Assignment
Where the records below begin, start copying, and stop after the line that contains "right knee: (318, 566)"; reproduce every line exactly but omit pictures.

Collected data
* * * *

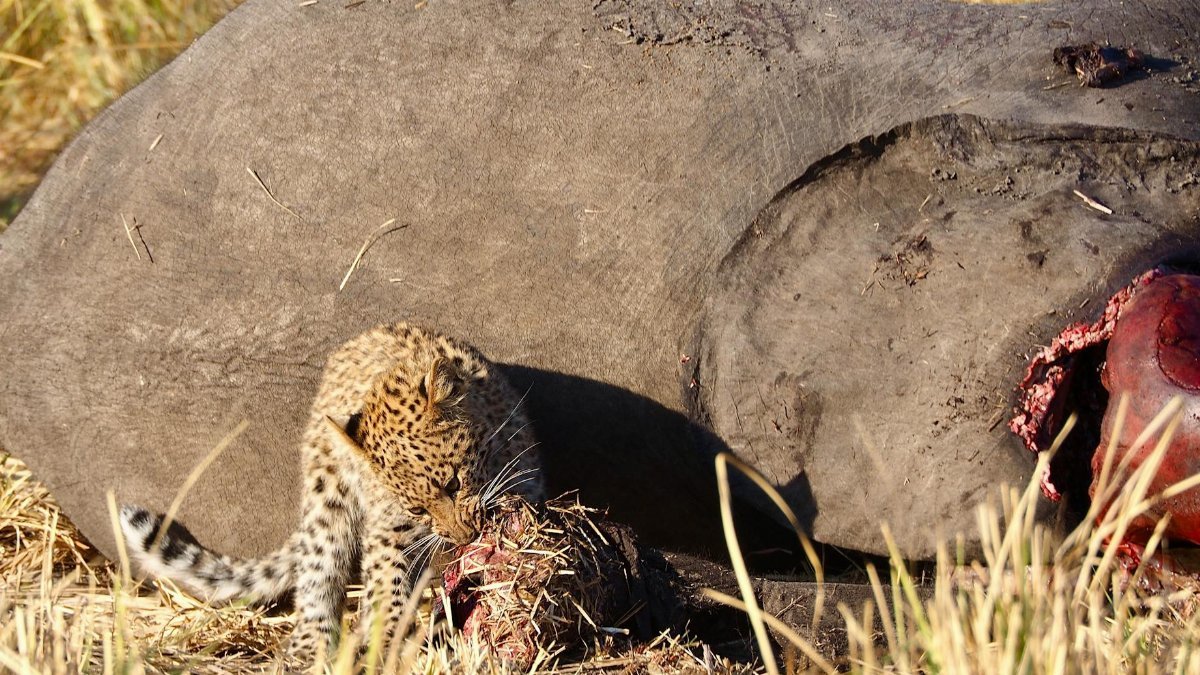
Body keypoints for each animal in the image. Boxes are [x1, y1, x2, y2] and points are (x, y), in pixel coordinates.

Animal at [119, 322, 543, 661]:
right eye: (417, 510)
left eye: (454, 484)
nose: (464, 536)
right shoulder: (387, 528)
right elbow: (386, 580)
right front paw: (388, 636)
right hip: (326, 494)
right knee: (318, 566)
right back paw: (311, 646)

* * * *

Response below
Body keypoints for each animal in the image. Boxes are [x1, y1, x2, y2] and points are (x, y), in pixel coordinates.

Animal at [119, 322, 543, 661]:
right eye: (417, 510)
left eye: (454, 484)
nose: (464, 536)
right shoulder: (387, 528)
right elbow: (386, 580)
right front paw: (388, 636)
right hip: (326, 494)
right knee: (318, 566)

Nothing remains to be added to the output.